# "Normal" range and falsetto



## Dim7

Does your natural, modal voice range (bass, baritone, tenor) affect significantly your range in falsetto? Are there for example any countertenors who can sing in the soprano range but have bass as their normal range?


----------



## Kuntster

I have known a few countertenors that are actually basses in their normal range. So I think it just depends.


----------



## Dim7

Definately basses can be countertenors, but question is are they limited to a range that is similar to alto? Or can they go higher?


----------



## Kuntster

That I'm not sure of. The old friend of mine that was a countertenor/bass was really in an alto range.


----------



## Kuntster

that brings up an interesting question. Anyone can produce a tone that is that high, but it comes with the right training. 
For let's say, a bass that has large laryngeal cartilidge and vocal folds. It takes much more chest compression, almost physically impossible, to open the vocal folds that are extremely adducted. 
The cricoid muscles can be trained to adduct the vocal folds at very high pressure, and -----tension and mass are directly proportional to frequency. 
I'm glad you got me thinking about this question.


----------



## Bgroovy2

Truth be told, falsetto is normal range! there is nothing abnormal about it except the name. It is really a misnomer. Falsetto gets it's name from the false vocal chords that hang losely above the normal vocal chords. It was once thought that these produced the upper tones of the male voice but investigation has proven that to be wrong. Falsetto comes from the same set of vocal chords. The difference is the mucsles being used to apply tension to them. In a really good tenor voice, you should hear no difference in timbre as he goes into his upper range. That is called a "blended" voice where both sets of muscles work together, the upper leading the way with support form the chest register. This is a voice that has been properly developed. The only difference, say between Frankie Valley and Poverati is one of delveloped vocal muscles. They both sing in the same range! The norm for a voice developed this way is about three to three and a half octives. A well deveoped male voice will have the capability to sing any male part in the chorus and even alto at times.


----------



## Dim7

Are you basically saying that there's no such thing as falsetto really? It just that in the upper range, timbre changes easily (but not necessarily if the vocalist is skilled) to something that we often usually "falsetto", but there's no precise difference in terms of technique with falsetto and so-called "normal" singing voice?


----------



## Bgroovy2

In a word, yes. There are two type of singers, one registor or two registor. The average pop singer is a one registor singer with a very limited range. For the normal guy, it takes paitence and years of practice to blend both registors together. There are however folks that just naturally sing with both registors. One name that comes to mind is Jose Cura. His high C sounds completley baritone but you can't sing a C without engaging the head registor. It takes alot of work but is well worth the effort to sing with a blended voice!

◆ ◆ ◆ ◆ ◆

• PROBLEMS TO SOLVE:
a. Copy the falsetto thread word for word, starting at "Does your natural, modal" and ending at "their normal range?".
b. Write the next part of the forum thread about falsetto and vocal range, picking up after its last post.

• ENTRIES PROVIDED:
◆ ◆ ◆ ◆ ◆

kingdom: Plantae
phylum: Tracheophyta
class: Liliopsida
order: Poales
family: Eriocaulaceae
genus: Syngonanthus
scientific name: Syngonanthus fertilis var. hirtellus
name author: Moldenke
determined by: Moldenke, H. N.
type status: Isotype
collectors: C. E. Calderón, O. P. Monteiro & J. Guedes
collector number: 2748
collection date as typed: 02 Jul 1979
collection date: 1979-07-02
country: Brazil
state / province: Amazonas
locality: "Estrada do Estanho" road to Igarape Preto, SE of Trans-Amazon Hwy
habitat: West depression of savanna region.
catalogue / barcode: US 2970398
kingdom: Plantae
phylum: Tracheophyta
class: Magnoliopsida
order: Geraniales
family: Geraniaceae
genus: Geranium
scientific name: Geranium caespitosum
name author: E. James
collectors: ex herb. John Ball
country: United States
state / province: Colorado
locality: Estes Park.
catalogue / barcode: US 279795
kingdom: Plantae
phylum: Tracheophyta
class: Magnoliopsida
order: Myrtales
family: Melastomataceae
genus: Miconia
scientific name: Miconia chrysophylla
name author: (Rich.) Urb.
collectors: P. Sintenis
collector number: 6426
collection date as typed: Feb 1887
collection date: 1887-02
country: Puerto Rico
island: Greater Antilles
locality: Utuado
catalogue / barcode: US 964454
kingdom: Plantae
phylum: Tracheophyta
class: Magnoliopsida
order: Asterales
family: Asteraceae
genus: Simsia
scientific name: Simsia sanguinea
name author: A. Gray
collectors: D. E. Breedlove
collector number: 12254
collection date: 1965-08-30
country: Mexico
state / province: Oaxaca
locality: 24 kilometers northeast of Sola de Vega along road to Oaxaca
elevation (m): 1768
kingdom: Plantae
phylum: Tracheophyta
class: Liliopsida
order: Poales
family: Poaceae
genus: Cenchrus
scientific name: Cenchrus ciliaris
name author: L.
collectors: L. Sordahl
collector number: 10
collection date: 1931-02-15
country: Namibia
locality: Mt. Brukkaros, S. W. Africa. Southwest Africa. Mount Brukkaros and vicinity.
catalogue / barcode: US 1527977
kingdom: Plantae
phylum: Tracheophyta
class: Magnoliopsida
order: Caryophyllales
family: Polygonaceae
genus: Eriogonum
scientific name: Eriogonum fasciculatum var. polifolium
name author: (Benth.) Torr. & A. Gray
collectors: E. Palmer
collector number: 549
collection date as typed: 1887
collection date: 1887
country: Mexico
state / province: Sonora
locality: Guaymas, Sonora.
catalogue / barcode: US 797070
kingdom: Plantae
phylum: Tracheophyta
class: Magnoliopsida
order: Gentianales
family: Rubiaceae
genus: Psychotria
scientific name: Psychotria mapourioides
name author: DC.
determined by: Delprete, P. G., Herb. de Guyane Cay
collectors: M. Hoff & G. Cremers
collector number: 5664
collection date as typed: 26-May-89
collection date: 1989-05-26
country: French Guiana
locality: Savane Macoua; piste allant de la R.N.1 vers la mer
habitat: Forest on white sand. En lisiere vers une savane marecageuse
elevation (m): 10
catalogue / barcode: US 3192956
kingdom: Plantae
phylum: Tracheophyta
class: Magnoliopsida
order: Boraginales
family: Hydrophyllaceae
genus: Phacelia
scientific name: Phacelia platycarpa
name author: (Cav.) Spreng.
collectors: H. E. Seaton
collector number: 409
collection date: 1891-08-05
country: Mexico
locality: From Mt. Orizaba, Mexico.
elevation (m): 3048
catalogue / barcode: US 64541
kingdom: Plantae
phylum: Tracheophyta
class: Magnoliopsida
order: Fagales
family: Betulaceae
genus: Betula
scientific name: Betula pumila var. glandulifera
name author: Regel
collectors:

◆ ◆ ◆ ◆ ◆

• REPLIES:
a.
Does your natural, modal voice range (bass, baritone, tenor) affect significantly your range in falsetto? Are there for example any countertenors who can sing in the soprano range but have bass as their normal range?

b.
----------



## michael walsh

Check out Ivan Rebroff; the Russian - German singer


----------



## dmg

Bgroovy2 said:


> In a really good tenor voice, you should hear no difference in timbre as he goes into his upper range. That is called a "blended" voice where both sets of muscles work together, the upper leading the way with support form the chest register. This is a voice that has been properly developed.


This is correct. A good, well-developed tenor voice can move between ranges seamlessly.


----------



## Saturnus

I once had a fine falsetto, but since I began singing tenor in choirs it's been getting smaller and smaller (while the range of my normal voice expands upwards) and now only consists of the tone b'. I have no idea why or if this is normal.


----------



## Lukecash12

Are you kidding me? That's fantastic.


----------



## dmg

That is great Saturnus. With more practice/training, your 'normal' voice will assimilate that B.


----------



## Saturnus

That's relieving to know  , I was afraid I was damaging my voice with some stupid amateur technique I might had been using (I haven't learned much about singing).


----------



## Lukecash12

No, you're fine. You just make me jealous as hell, that's all


----------



## jurianbai

I need some term clarification. What is a head voice? is it similar to falsetto?

question 2, is 'chest voice' an acceptable term to address all the 'classical' voice (sopran,alto,tenor,bass etc.). what is the term to address the pop/rock/voice?what a proper term to address voice of Michael Jackson, W.Houston, Axl Rose (GnR) voice?

thanks.


----------



## tenor02

jurianbai said:


> I need some term clarification. What is a head voice? is it similar to falsetto?


 it's a way to describe the mix voice, but it's usually used to give young kids an idea of how much air they need and the placement.



> question 2, is 'chest voice' an acceptable term to address all the 'classical' voice (sopran,alto,tenor,bass etc.).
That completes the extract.